G2a1=Caucasians (and Stalin)
G2a2=British, Turkish
G2a3=Neolithic LBK, Europe, Turkey, Armenia
G2a4=Otzi, Western Europe, North Africa

G2b=Turkey (1 man)
G2c=Ashkenazi

Basically it looks like the population represented by G2a2 and G2a3 was present in both Turkey and Western Europe.

G2a1 is only about 3k years old so would not have been around when folk from the area headed across to Europe (neolithic LBK G2a3 is 5k old). This represents a post neolithic expansion from most probably a G2a population.

G2a4 was only identified in 2009 so we dont have much data on it, and it could well be in Turkey or the Caucasus also.

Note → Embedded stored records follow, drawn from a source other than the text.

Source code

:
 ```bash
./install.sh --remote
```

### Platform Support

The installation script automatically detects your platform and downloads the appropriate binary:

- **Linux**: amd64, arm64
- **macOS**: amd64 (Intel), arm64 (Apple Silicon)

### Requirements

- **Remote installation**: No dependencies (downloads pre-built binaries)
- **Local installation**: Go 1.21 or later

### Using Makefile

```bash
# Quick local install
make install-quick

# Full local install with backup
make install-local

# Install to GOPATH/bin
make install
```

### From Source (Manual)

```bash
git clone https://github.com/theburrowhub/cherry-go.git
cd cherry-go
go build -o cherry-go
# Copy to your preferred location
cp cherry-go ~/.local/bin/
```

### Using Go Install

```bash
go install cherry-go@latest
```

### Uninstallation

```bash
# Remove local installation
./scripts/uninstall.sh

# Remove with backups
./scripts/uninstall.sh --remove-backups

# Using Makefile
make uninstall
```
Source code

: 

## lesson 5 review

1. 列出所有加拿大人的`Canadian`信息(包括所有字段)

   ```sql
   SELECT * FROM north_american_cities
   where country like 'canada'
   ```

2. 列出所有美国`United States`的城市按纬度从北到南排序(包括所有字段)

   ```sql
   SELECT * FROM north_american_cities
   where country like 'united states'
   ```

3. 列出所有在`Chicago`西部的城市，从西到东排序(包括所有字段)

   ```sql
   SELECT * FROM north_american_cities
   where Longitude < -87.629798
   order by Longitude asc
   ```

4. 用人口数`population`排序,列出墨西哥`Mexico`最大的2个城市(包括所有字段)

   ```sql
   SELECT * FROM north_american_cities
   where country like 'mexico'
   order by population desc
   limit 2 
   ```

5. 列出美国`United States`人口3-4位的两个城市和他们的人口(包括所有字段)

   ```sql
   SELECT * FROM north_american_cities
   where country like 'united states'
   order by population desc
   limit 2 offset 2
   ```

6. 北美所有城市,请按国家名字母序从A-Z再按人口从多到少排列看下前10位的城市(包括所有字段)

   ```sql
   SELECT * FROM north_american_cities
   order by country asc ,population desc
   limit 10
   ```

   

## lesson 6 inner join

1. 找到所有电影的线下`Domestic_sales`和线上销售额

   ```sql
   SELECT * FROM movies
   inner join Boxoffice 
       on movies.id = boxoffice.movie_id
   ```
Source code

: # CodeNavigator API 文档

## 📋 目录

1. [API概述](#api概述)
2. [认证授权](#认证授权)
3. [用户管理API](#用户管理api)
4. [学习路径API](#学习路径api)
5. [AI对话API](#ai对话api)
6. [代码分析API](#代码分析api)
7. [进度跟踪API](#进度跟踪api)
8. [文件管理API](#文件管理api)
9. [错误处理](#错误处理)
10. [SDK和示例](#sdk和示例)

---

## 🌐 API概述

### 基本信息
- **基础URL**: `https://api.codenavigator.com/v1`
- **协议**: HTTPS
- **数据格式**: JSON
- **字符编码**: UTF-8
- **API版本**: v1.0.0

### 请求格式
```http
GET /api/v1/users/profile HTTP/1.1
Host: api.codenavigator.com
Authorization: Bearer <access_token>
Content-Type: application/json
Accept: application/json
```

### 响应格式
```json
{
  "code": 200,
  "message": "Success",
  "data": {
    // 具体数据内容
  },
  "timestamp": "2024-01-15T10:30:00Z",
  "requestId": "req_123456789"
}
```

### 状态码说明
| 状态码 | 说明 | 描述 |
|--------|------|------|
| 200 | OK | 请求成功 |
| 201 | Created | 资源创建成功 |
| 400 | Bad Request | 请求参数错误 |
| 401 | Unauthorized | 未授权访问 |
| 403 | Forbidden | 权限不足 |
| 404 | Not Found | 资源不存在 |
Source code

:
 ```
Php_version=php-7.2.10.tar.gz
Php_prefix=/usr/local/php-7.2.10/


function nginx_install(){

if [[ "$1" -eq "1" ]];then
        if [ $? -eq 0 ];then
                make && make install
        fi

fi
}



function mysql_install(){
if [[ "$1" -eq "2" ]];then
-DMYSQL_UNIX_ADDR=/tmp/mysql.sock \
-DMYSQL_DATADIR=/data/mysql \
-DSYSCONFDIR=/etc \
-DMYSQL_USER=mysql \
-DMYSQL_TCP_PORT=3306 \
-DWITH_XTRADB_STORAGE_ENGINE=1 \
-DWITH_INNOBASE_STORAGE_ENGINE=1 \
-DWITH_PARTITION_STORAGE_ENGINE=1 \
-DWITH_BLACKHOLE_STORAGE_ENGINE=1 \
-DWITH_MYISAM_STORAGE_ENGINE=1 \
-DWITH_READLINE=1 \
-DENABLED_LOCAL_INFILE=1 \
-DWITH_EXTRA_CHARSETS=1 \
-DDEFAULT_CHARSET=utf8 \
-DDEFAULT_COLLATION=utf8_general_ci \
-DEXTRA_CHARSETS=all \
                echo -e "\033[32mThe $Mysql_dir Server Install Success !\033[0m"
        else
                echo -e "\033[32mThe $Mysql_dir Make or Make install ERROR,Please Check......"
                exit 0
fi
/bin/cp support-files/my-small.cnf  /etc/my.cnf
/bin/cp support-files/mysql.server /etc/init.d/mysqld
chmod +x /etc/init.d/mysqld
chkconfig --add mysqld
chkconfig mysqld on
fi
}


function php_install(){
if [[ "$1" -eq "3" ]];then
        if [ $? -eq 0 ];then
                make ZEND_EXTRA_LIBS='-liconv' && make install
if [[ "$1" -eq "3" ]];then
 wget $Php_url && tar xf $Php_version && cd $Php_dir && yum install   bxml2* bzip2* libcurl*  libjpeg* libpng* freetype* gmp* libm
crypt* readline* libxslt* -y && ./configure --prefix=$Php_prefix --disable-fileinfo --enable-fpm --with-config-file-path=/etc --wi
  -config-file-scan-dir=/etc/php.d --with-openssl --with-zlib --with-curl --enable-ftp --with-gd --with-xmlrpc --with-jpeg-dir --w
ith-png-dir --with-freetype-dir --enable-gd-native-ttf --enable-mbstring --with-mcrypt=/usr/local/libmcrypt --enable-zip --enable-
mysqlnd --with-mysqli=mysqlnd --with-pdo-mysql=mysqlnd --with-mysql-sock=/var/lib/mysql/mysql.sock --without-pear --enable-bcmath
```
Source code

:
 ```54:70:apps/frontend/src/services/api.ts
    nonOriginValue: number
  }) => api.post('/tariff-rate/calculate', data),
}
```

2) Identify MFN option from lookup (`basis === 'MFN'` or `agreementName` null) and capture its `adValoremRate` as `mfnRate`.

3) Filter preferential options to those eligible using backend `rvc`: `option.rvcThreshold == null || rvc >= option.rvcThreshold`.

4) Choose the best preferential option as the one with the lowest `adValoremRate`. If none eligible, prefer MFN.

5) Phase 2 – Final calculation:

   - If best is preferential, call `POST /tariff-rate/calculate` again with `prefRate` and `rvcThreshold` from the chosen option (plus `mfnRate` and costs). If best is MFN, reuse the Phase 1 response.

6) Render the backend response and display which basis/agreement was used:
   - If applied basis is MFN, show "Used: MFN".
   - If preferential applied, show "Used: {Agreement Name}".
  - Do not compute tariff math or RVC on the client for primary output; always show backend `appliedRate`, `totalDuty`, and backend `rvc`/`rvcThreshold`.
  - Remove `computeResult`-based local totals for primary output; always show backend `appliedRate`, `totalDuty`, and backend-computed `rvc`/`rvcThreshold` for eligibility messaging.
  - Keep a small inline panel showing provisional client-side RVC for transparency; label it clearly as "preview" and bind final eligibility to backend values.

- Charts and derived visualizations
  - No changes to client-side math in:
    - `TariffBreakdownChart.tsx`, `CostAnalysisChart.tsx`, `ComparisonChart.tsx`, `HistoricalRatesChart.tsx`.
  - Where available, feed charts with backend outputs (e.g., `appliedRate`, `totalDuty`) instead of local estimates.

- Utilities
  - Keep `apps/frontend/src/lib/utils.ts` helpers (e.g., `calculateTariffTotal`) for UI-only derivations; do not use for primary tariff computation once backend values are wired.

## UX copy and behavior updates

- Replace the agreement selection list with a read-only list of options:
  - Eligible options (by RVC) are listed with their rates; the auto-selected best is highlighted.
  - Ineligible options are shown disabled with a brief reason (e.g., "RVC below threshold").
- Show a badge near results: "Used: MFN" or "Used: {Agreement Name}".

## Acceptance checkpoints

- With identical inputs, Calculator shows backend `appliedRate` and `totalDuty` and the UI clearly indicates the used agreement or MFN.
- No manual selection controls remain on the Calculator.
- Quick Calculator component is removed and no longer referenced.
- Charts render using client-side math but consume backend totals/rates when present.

Everything we actually know is consistent with a population from the Caucasus (or nearby) being the source for European G2a.

eurologist said...

"I think we have to view this pretty map with extreme caution"

Annie Mouse,

I agree 100%. I think it shows that it is based on way too few markers - most of the transitions are not believable unless G's were all European traveling salesmen.

Of course one has to be careful about at what level in the tree people moved around. The G-Project people seem to think G's traveled to Europe every few hundred years, with each new group mostly wiping out their progenitors.

Well, that is a bit exaggerated, but they seem to be preoccupied with fancy migration stories and forget that G (at several levels), once in Europe, formed their own large clusters, and some amount of back-migration is to be expected. And of course, their time estimates are way off (a factor of 2-3 at least too young in many cases, IMO). For example, they list G2a4 as 3,000 years, when we know it is at the absolute minimum 5,000 years old, and most G3a3 subgroups as only ~1,000 to a few 1,000 years old, when we know that at the base level it is at least 7,000 years old (Derenburg) - and of course it should have seen the beginning of its explosion in Europe right with LBK.

At any rate, from their compilation, G2* is found both in Europe and Armenia, G2a* basically everywhere where G is found. But only a few, derived sub-groups are Caucasus-specific: e.g., G2a1.

G2a3b1, the one most prevalent in Europe, is supposedly only 5,000 years old according to Wikipedia, yet found in North Africa, India, Uzbekistan, Siberia, Malaysia, and China! This is also found at high prevalence in the Caucasus, but is highly derived, so likely got there the same way it got (almost) all over the world.

A more parsimonious hypothesis is that 95% or so of G in Europe entered exactly twice: once before LGM (as G2a*), and once with LBK (perhaps from being present in the Balkans before agriculture), as G2a3b1*, G2a3b1a1* and G2a3b*.

Onur said...

BTW, Mr. Metspalu also told me that all of the Behar/Yunusbayev Turks are from the autocthonous Turks of the historic Cappadocia region, so, for instance, they do not descend from the emigrants from the Balkans or the Caucasus to that region. So the Behar/Yunusbayev Turks can at most represent Turks from the historic Cappadocia region. I say at most, as Mr. Metspalu doesn't know from which provinces of the historic Cappadocia region they are, he only knows that they are all from the historic Cappadocia region and all autocthonous Turks of that region. So they may be from a single province of the historic Cappadocia region or from multiple provinces of it, only the sample collectors know these details according to Mr. Metspalu.

terryt said...

"G1= Iran
G2= East of Turkey (probably)"

That's interesting. And revealing. Region of origin?